## [TASK BRIEF]
Rewrite all of the records below, changing each "common name" to "vernacular name" and leaving everything else as it is.

## [RECORD EXCERPTS]
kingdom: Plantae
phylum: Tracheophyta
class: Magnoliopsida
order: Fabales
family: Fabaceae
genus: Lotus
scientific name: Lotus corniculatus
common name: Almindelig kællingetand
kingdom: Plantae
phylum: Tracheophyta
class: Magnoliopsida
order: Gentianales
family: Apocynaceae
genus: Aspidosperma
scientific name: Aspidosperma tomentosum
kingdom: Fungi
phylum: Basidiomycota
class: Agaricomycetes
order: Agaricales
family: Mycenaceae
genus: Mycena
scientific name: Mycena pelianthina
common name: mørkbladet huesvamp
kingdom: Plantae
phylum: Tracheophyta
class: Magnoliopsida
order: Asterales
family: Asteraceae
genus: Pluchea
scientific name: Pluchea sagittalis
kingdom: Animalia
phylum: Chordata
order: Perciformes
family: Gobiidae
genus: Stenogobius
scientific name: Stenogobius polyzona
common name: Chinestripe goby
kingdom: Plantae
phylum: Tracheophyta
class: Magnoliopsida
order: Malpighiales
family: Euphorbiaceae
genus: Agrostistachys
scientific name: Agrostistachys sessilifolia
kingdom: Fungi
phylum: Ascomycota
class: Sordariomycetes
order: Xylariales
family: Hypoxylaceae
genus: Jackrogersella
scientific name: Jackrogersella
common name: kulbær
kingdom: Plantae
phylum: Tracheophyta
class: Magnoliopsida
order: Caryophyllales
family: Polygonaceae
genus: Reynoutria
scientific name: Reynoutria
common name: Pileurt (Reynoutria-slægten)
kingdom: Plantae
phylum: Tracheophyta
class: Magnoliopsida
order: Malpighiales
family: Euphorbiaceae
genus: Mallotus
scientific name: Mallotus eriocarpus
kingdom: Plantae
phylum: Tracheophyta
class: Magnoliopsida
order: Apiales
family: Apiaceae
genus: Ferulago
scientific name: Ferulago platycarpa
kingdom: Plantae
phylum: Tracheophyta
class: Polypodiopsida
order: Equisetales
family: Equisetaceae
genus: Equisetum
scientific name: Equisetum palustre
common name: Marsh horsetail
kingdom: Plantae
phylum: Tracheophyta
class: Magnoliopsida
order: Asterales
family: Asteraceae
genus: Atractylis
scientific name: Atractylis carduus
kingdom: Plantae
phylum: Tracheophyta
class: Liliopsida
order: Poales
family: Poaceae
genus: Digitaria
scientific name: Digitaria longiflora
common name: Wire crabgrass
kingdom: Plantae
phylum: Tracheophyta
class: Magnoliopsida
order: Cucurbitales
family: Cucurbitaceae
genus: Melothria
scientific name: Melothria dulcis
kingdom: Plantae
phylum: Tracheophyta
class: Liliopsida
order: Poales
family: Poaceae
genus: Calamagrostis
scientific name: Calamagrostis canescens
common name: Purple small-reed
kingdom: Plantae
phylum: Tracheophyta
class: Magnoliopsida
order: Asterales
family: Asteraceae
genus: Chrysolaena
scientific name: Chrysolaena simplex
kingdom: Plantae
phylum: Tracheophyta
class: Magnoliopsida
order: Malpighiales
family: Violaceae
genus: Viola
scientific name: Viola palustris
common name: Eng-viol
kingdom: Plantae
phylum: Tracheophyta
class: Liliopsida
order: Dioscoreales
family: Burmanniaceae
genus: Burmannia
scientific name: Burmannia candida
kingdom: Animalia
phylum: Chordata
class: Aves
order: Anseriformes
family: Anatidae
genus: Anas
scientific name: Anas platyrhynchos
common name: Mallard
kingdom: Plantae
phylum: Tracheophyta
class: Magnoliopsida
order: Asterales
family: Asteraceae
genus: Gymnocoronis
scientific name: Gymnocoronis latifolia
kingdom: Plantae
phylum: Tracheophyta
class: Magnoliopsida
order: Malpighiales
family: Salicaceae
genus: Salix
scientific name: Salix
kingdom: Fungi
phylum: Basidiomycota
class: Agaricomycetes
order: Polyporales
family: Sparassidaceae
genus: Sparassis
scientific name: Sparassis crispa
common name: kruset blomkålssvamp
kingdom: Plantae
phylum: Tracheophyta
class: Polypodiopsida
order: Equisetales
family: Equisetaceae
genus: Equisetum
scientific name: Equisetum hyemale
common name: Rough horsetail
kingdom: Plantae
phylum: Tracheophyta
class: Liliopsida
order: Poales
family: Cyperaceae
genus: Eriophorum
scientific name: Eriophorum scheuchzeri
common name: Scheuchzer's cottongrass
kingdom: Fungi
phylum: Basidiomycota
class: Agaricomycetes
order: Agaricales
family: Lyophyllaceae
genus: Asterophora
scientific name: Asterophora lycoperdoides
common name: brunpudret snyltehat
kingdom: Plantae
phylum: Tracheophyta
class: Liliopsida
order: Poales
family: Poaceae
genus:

## [TASK RESULT]
kingdom: Plantae
phylum: Tracheophyta
class: Magnoliopsida
order: Fabales
family: Fabaceae
genus: Lotus
scientific name: Lotus corniculatus
vernacular name: Almindelig kællingetand
kingdom: Plantae
phylum: Tracheophyta
class: Magnoliopsida
order: Gentianales
family: Apocynaceae
genus: Aspidosperma
scientific name: Aspidosperma tomentosum
kingdom: Fungi
phylum: Basidiomycota
class: Agaricomycetes
order: Agaricales
family: Mycenaceae
genus: Mycena
scientific name: Mycena pelianthina
vernacular name: mørkbladet huesvamp
kingdom: Plantae
phylum: Tracheophyta
class: Magnoliopsida
order: Asterales
family: Asteraceae
genus: Pluchea
scientific name: Pluchea sagittalis
kingdom: Animalia
phylum: Chordata
order: Perciformes
family: Gobiidae
genus: Stenogobius
scientific name: Stenogobius polyzona
vernacular name: Chinestripe goby
kingdom: Plantae
phylum: Tracheophyta
class: Magnoliopsida
order: Malpighiales
family: Euphorbiaceae
genus: Agrostistachys
scientific name: Agrostistachys sessilifolia
kingdom: Fungi
phylum: Ascomycota
class: Sordariomycetes
order: Xylariales
family: Hypoxylaceae
genus: Jackrogersella
scientific name: Jackrogersella
vernacular name: kulbær
kingdom: Plantae
phylum: Tracheophyta
class: Magnoliopsida
order: Caryophyllales
family: Polygonaceae
genus: Reynoutria
scientific name: Reynoutria
vernacular name: Pileurt (Reynoutria-slægten)
kingdom: Plantae
phylum: Tracheophyta
class: Magnoliopsida
order: Malpighiales
family: Euphorbiaceae
genus: Mallotus
scientific name: Mallotus eriocarpus
kingdom: Plantae
phylum: Tracheophyta
class: Magnoliopsida
order: Apiales
family: Apiaceae
genus: Ferulago
scientific name: Ferulago platycarpa
kingdom: Plantae
phylum: Tracheophyta
class: Polypodiopsida
order: Equisetales
family: Equisetaceae
genus: Equisetum
scientific name: Equisetum palustre
vernacular name: Marsh horsetail
kingdom: Plantae
phylum: Tracheophyta
class: Magnoliopsida
order: Asterales
family: Asteraceae
genus: Atractylis
scientific name: Atractylis carduus
kingdom: Plantae
phylum: Tracheophyta
class: Liliopsida
order: Poales
family: Poaceae
genus: Digitaria
scientific name: Digitaria longiflora
vernacular name: Wire crabgrass
kingdom: Plantae
phylum: Tracheophyta
class: Magnoliopsida
order: Cucurbitales
family: Cucurbitaceae
genus: Melothria
scientific name: Melothria dulcis
kingdom: Plantae
phylum: Tracheophyta
class: Liliopsida
order: Poales
family: Poaceae
genus: Calamagrostis
scientific name: Calamagrostis canescens
vernacular name: Purple small-reed
kingdom: Plantae
phylum: Tracheophyta
class: Magnoliopsida
order: Asterales
family: Asteraceae
genus: Chrysolaena
scientific name: Chrysolaena simplex
kingdom: Plantae
phylum: Tracheophyta
class: Magnoliopsida
order: Malpighiales
family: Violaceae
genus: Viola
scientific name: Viola palustris
vernacular name: Eng-viol
kingdom: Plantae
phylum: Tracheophyta
class: Liliopsida
order: Dioscoreales
family: Burmanniaceae
genus: Burmannia
scientific name: Burmannia candida
kingdom: Animalia
phylum: Chordata
class: Aves
order: Anseriformes
family: Anatidae
genus: Anas
scientific name: Anas platyrhynchos
vernacular name: Mallard
kingdom: Plantae
phylum: Tracheophyta
class: Magnoliopsida
order: Asterales
family: Asteraceae
genus: Gymnocoronis
scientific name: Gymnocoronis latifolia
kingdom: Plantae
phylum: Tracheophyta
class: Magnoliopsida
order: Malpighiales
family: Salicaceae
genus: Salix
scientific name: Salix
kingdom: Fungi
phylum: Basidiomycota
class: Agaricomycetes
order: Polyporales
family: Sparassidaceae
genus: Sparassis
scientific name: Sparassis crispa
vernacular name: kruset blomkålssvamp
kingdom: Plantae
phylum: Tracheophyta
class: Polypodiopsida
order: Equisetales
family: Equisetaceae
genus: Equisetum
scientific name: Equisetum hyemale
vernacular name: Rough horsetail
kingdom: Plantae
phylum: Tracheophyta
class: Liliopsida
order: Poales
family: Cyperaceae
genus: Eriophorum
scientific name: Eriophorum scheuchzeri
vernacular name: Scheuchzer's cottongrass
kingdom: Fungi
phylum: Basidiomycota
class: Agaricomycetes
order: Agaricales
family: Lyophyllaceae
genus: Asterophora
scientific name: Asterophora lycoperdoides
vernacular name: brunpudret snyltehat
kingdom: Plantae
phylum: Tracheophyta
class: Liliopsida
order: Poales
family: Poaceae
genus:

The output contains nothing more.